Vanilla quality can also be affected by some natural factors. Jones and Vicente (1949) showed that only pods harvested with the yellow blossom end gave a good cured product: dark brown, oily and with a pleasing “vanilla” bouquet. If harvested later, pods gave higher vanillin content but were lacking the “true vanilla” character. Similar results were obtained by Sagrero-Nieves and Schwartz (1988). Altitude effect due to temperature difference may also have an effect on vanilla quality (Jones and Vicente, 1949). Effect of root rot (caused by Fusarium sp.) on vanilla quality was also evaluated by Jones and Vicente (1949). Although, cured pods from diseased plant showed slight slower vanillin content compared to healthy plants, no organoleptic differences were concluded. Different soil amendments could also contribute to increase vanilla quality. Odoux et al. (2000) showed that appropriate amendments can almost double vanillin content in cured pods compared to pods extensively cultivated traditionally in forest. Amendments may increase nutrients income to vanilla plant and thus remove any mineral deficiencies of the soil in order to optimize vanilla vines growth (Cibes et al., 1947). Optimal growing conditions could then explain the higher vanillin (or glucovanillin) production obtained by Odoux et al. (2000).
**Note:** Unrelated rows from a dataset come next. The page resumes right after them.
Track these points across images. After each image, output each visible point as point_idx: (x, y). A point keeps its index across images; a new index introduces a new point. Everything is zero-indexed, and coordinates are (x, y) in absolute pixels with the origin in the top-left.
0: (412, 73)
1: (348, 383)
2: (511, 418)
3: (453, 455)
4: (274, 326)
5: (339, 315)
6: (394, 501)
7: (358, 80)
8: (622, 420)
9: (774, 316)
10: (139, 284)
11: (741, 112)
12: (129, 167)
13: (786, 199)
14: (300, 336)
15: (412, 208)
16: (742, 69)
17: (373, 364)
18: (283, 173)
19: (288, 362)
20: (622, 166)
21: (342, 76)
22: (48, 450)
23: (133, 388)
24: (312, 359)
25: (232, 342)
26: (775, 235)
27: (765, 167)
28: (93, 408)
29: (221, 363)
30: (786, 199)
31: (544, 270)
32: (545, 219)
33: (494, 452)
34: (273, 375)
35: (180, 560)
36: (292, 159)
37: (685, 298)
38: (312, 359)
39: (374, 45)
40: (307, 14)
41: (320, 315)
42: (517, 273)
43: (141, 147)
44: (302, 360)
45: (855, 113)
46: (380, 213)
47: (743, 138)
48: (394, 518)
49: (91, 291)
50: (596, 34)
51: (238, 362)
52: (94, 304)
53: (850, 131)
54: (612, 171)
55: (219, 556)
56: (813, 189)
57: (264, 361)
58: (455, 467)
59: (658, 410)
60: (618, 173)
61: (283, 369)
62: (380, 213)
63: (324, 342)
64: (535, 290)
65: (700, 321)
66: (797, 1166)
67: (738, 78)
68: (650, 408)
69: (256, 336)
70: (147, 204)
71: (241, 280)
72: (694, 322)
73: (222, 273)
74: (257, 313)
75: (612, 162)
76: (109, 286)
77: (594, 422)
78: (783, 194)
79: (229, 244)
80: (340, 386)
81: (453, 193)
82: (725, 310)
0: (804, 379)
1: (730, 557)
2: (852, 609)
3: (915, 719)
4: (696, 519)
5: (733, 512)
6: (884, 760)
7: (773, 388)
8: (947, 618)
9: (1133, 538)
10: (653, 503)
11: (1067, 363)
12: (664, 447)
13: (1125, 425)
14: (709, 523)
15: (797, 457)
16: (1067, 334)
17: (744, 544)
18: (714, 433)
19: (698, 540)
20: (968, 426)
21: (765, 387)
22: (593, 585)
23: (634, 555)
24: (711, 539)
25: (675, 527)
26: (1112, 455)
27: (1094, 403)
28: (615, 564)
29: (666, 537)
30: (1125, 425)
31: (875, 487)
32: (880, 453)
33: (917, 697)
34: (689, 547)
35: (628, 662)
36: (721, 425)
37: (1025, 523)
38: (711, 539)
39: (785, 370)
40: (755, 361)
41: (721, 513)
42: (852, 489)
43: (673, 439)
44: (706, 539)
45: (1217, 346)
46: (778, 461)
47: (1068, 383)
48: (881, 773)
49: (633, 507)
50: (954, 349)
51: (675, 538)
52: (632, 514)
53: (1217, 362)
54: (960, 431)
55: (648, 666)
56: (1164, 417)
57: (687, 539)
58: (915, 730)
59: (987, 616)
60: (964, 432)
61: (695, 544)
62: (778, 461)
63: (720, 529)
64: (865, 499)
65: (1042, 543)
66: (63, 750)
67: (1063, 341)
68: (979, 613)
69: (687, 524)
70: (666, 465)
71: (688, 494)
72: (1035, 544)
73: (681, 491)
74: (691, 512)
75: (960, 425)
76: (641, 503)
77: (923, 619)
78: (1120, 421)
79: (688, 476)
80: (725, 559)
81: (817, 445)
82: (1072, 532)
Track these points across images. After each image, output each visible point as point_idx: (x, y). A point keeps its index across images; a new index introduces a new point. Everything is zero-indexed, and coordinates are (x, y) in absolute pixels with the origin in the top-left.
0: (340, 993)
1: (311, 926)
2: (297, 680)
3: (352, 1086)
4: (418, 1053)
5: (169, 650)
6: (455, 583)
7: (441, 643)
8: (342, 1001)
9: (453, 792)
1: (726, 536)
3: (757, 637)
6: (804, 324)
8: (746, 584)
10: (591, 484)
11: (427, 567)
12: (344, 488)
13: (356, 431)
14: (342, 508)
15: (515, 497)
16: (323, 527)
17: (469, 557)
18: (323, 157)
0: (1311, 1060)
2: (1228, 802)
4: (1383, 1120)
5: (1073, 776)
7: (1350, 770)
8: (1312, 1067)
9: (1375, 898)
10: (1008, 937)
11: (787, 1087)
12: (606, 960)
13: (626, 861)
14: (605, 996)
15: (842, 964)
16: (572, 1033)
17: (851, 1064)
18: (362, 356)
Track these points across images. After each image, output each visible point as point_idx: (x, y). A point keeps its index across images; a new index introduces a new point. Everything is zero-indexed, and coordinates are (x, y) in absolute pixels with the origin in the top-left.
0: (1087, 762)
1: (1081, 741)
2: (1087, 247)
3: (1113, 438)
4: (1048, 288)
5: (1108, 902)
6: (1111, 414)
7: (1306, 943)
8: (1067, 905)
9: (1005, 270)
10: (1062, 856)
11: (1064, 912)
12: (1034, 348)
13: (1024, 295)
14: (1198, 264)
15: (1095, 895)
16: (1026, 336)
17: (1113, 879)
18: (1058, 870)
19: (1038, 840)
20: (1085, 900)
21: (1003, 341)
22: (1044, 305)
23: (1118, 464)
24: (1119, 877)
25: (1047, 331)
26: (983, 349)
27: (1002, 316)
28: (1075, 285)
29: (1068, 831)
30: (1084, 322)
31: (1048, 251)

Last factor dealt with here, but not the least, is the curing process that also affects vanilla quality. Recently, several studies have been reported to find possible limiting steps of the process (Odoux, 2000; Dignum et al., 2002; Odoux et al., 2005; Pérez-Silva, 2006; Mariezcurrena et al., 2008; Márquez and Waliszewski, 2008). Improvement of curing process using microwaves (Obolensky, 1957, 1958), solar heating system (Abdullah and Mursalim, 1997; Ratobison et al., 1998) or biotic pre-treatments (Sreedhar et al., 2007; Sreedhar et al., 2009b) have been proposed.